Les musulmans protestent contre un film qui, selon eux, les présente comme des ennemis du pays

Publié le 18/03/2010




Des protestations vigoureuses et de violentes manifestations ont accompagné la sortie du film intitulé Gadar : Ek Prem Kahani ( Rébellion : une histoire d’amour’) dans un certain nombre de villes de l’Inde comme Ahmedabad, Bhopal, Lucknow, Bombay (Mumbai) et particulièrement dans la capitale, à New Delhi. Les musulmans indiens ont jugé offensant ce film dont l’action se déroule à l’époque de la partition du sous-continent indien entre l’Inde en majorité hindoue et le Pakistan dont la population est en majorité musulmane.

Les violences ont commencé le 19 juin dernier lorsque un dirigeant musulman du parti du Congrès, qui détient le pouvoir dans l’Etat du Madhya Pradesh, a conduit un groupe de quelque 300 jeunes gens équipés de cocktails Molotov et d’armes blanches à l’assaut d’un cinéma et de ses spectateurs. Le dirigeant musulman, Asif Masood, a déclaré avoir ainsi rempli sa tâche de représentant des intérêts musulmans. Cinq jours plus tard, à New Delhi, des membres Sena, association relativement peu connue, s’en sont pris à une salle de cinéma. Le jour suivant, de nouvelles violences avaient lieu à 915 km de New Delhi, à Ahmedabad, contre une salle de cinéma projetant le film contesté.

Une certaine confusion règne sur les véritables raisons des protestations provoquées par ce film. Son producteur Nittin Keni a avoué à la presse n’avoir aucune idée de ce qui est reproché à ce film qui a reçu l’approbation du bureau fédéral de la censure. Jusqu’à présent personne ne lui a indiqué quelle scène était offensante et ce qu’il fallait retirer du film. Le réalisateur, Anil Sarma, a aussi déclaré ignorer les motivations des protestations contre un film qui, selon lui, avait pour objectif de montrer que l’amour n’avait pas de frontières. Dans son éditorial du 26 juin, le journal Hindustan Times s’est efforcé de montrer le ridicule des raisons invoquées par les protestataires. Il a fait remarquer que, l’année passée, les hindous avaient fait arrêter le tournage d’un film sur les veuves abandonnées sous le prétexte que celles-ci, à cause d’un détail, y apparaissaient comme des prostituées. Le journal demandait aux fidèles des diverses communautés religieuses de cesser de chercher des signes dépréciatifs pour eux dans les livres, les films ou les peintures et de mettre un terme à leurs protestations.

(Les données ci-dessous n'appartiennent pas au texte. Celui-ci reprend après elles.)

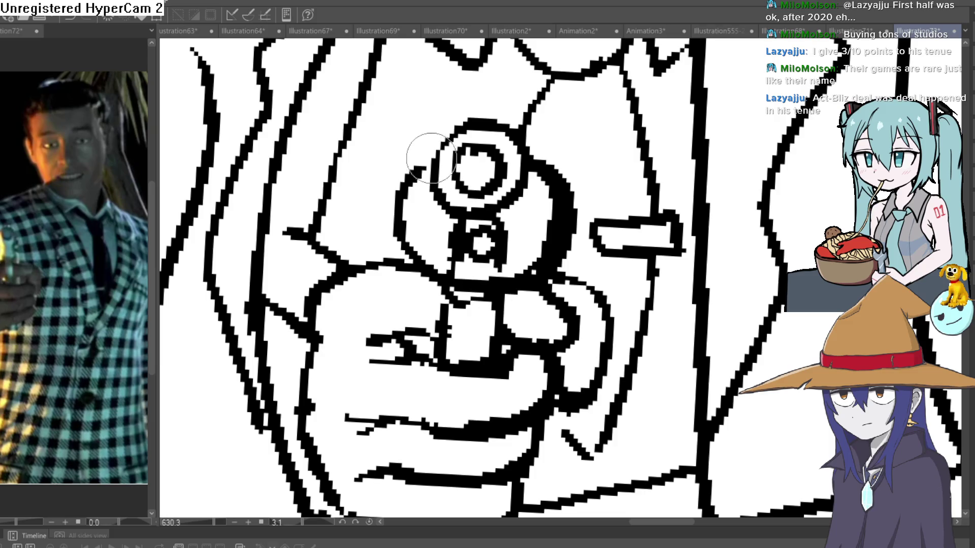
mouse_move(434, 157)
left_mouse_down()
mouse_move(400, 252)
mouse_move(414, 239)
mouse_move(409, 203)
mouse_move(437, 148)
left_mouse_up()
key("e")
mouse_move(536, 174)
left_mouse_down()
mouse_move(563, 223)
mouse_move(507, 289)
mouse_move(528, 254)
mouse_move(486, 159)
left_mouse_up()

Cependant, de nombreux musulmans refusent de considérer ce film à la légère et affirment qu’il est profondément blessant pour eux. D’une manière générale, ils ont été heurtés de se voir présentés comme des ennemis de la nation. Farida Patel, une musulmane d’Ahmedabad, fait remarquer que les rôles négatifs du film sont réservés à des musulmans. D’autres jugent que les dialogues du film, pour une grande partie, sont dirigés contre les musulmans. Un dirigeant musulman d’Ahmedabad fait remarquer que la non-interdiction de ce film risque d’encourager la production de films similaires. Il ajoute cependant qu’il est nécessaire d’habituer la population à distinguer entre les faits et la fiction. Beaucoup de choses présentées dans les films d’aujourd’hui n’ont aucune espèce de réalité.

Les chrétiens se sont tenus en-dehors de la controverse. Certains cependant ont sympathisé avec les sentiments exprimés par les musulmans à propos de ce film dans la mesure, ont-ils dit, où il reflète une opinion des nationalistes hindous qui considèrent les chrétiens et les musulmans comme autant d’ennemis du pays.